The state came up short on another essential environmental issue: The budget bill provided little funding for winterization and other energy conservation measures.

There’s a broad consensus that conservation is the first step in reducing climate change. But the Legislature failed to find funding to help needy Vermonters weatherize their homes this year, and conservation remains the forgotten stepchild.

In a nicely reported article Audrey Clark article on VtDigger.com, Chris Killian, director of the Conservation Law Foundation, articulated how our political leaders came up short on support for weatherizing Vermont homes:

“I think there’s a broad recognition that we need to tighten up our building stock dramatically in order to reduce our greenhouse gas footprint associated with heating and cooling,” Killian said. “The most logical revenue stream would be a surcharge on fuels.
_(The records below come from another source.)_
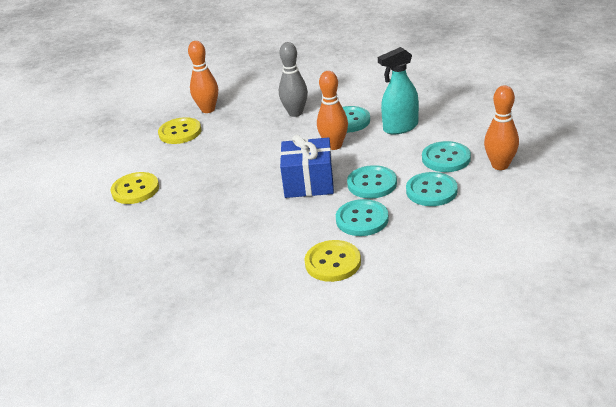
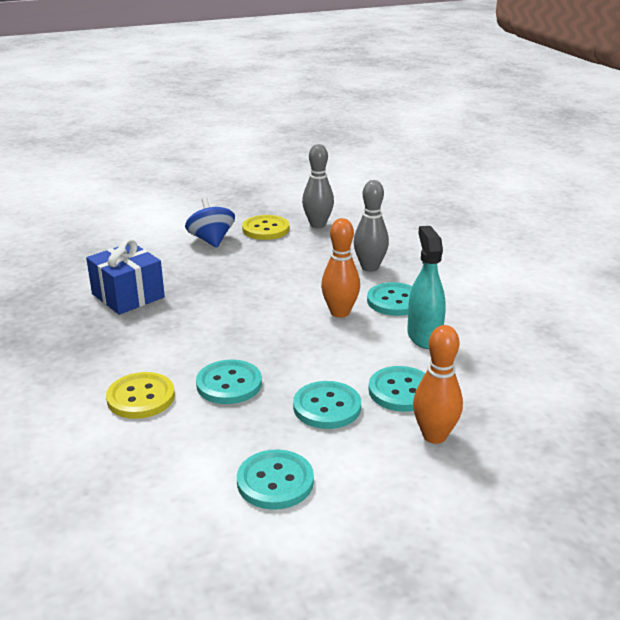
camera: 45 degrees right, 5 degrees down
(135, 190) = (158, 250): yellow button -> none
(159, 161) = (211, 240): none -> blue spinning top
(208, 109) = (318, 225): orange bowling pin -> grey bowling pin
(309, 183) = (259, 326): blue gift -> blue gift (128, 295)
(372, 184) = (298, 363): turquoise button -> turquoise button (275, 481)
(400, 127) = (424, 336): turquoise spray bottle -> turquoise spray bottle turned 60 degrees clockwise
But because our legislators and our governor are not willing to press hard to create a revenue stream based on a fuels surcharge, to fund a central program that would implement building efficiency measures to reduce that greenhouse gas footprint, we do not have a meaningful program in the state.”

On the always contentious issue of taxation, the focus this year was not on education funding but on the income tax.

Democratic Party leaders in both houses were poised to pass legislation that would have lowered income taxes for the overwhelming majority of Vermonters, while raising taxes on a small, wealthy minority.

But that promising possibility to make the tax code more progressive vanished like a May snowfall, in the face of “I’ll jump out of a building” opposition from Gov. Shumlin.

And so it was that the two certainties — death (with dignity) and taxes stole the show.